Japan—Weaker yen and higher inflation hit consumers and businesses
World Risk Developments
Japan’s economy has long-faced flat or falling prices that prompt the country’s typically conservative consumers to save rather than spend, making it difficult to spur economic growth on a sustainable basis. Inflation is now increasing; the headline consumer price index remained above 2% year-over-year for the third straight month in June. Meanwhile, the yen recently hit ¥138/USD, its lowest level against the US dollar in more than two decades (Chart).

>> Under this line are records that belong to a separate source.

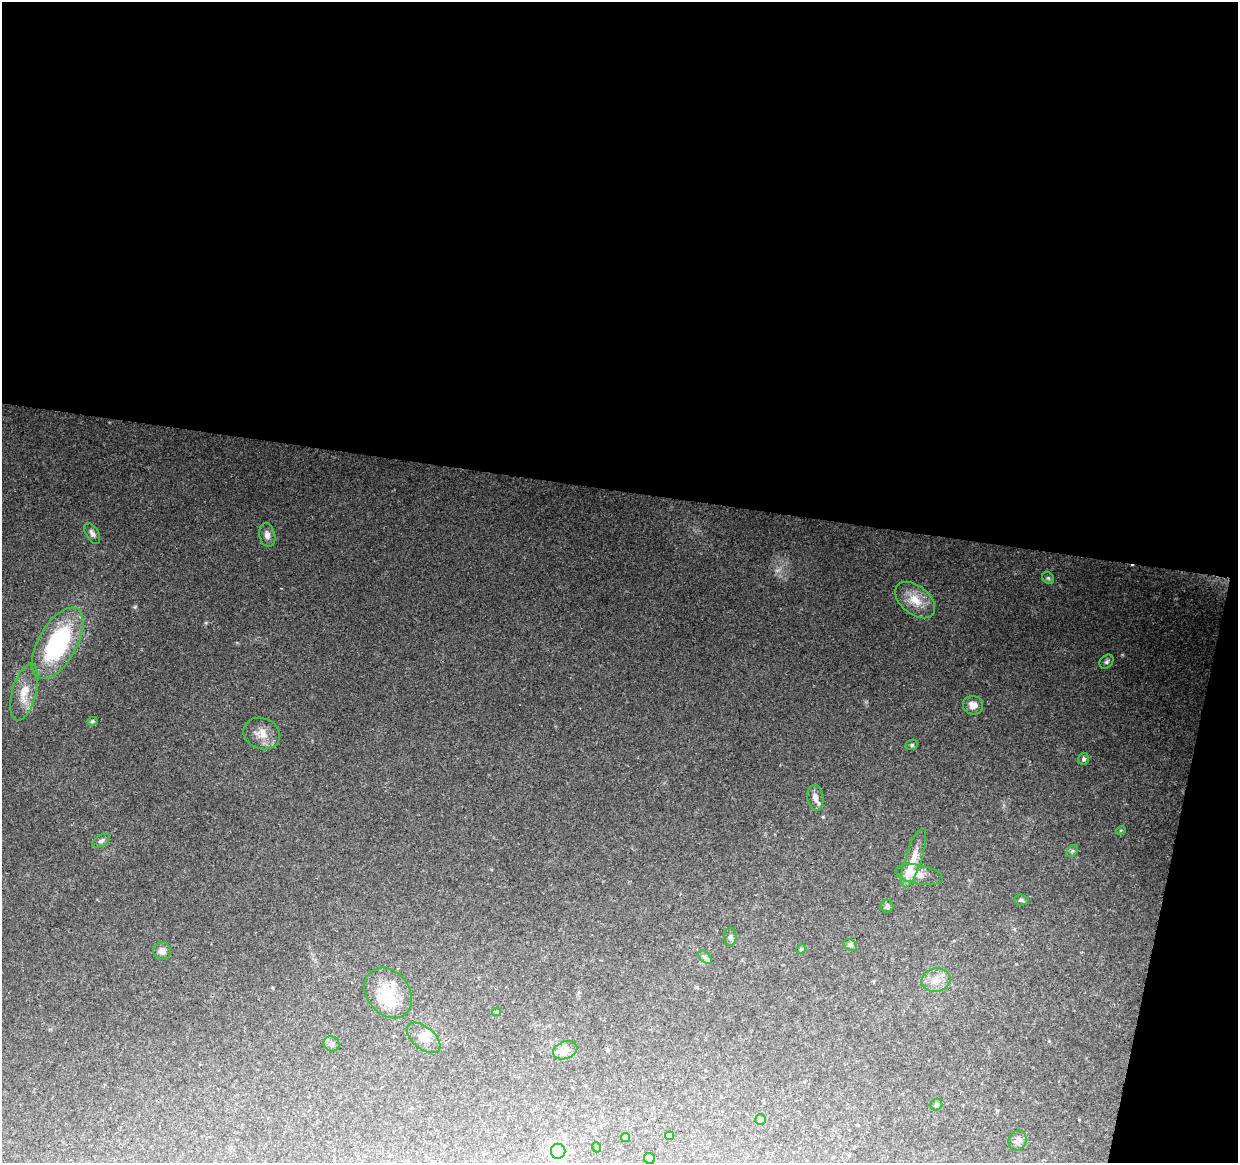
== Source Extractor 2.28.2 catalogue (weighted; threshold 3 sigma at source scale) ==
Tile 4 of 4 x 4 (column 4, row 1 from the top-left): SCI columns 3709-4944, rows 3708-4868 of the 4952 x 5152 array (HDU 1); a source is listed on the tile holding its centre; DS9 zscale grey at full resolution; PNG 1240 x 1165 px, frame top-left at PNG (2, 2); each listed source drawn as its Kron ellipse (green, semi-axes under 4 px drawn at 4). Shown black and unused: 45% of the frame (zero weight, under 2 of 3 exposures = <1% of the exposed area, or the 3 px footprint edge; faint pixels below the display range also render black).
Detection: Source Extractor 2.28.2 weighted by HDU 2 'WHT'; one run over the whole footprint, this tile lists its part. Background 0.153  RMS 0.0099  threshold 0.0447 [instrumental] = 3 sigma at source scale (4.5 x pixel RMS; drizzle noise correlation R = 1.50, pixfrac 1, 0.0396/0.0396 arcsec/px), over >= 5 px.
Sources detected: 43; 2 inside a brighter object's white glare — neither listed nor drawn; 2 inside a brighter listed object's ellipse — not listed separately; the other 39 listed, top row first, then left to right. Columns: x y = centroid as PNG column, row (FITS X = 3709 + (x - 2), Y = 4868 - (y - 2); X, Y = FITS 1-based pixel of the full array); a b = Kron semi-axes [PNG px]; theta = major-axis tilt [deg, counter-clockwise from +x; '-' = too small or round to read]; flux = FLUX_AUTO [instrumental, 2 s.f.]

But these forces may be more negative than positive for the world’s third last economy and Australia’s second largest export market. That’s because the rise in consumer prices is being driven by rising food and energy costs rather than sustained increases in wages and economic activity. This is contributing to cost-of-living pressures, undermining consumer sentiment and eroding households’ purchasing power. The weakening of the yen, while positive for export competitiveness, exacerbates inflation pressure by raising the cost of imported goods for consumers and businesses. Furthermore, the export boost from the lower yen is likely to be weak, because global demand is slowing and many Japanese companies produce their goods in lower-cost countries (such as Thailand and Vietnam), reducing the importance of the yen’s value.
Australia exported $46 billion to Japan in 2020-21, or 10% of total goods and services exports. Traditional exports to Japan, including natural gas, coal, iron ore, beef and copper, may be resilient to Japan’s economic headwinds. But more prolonged yen depreciation and higher inflation that prompts consumers and businesses to cut spending would dim the outlook for Japan’s economy and Australian exports.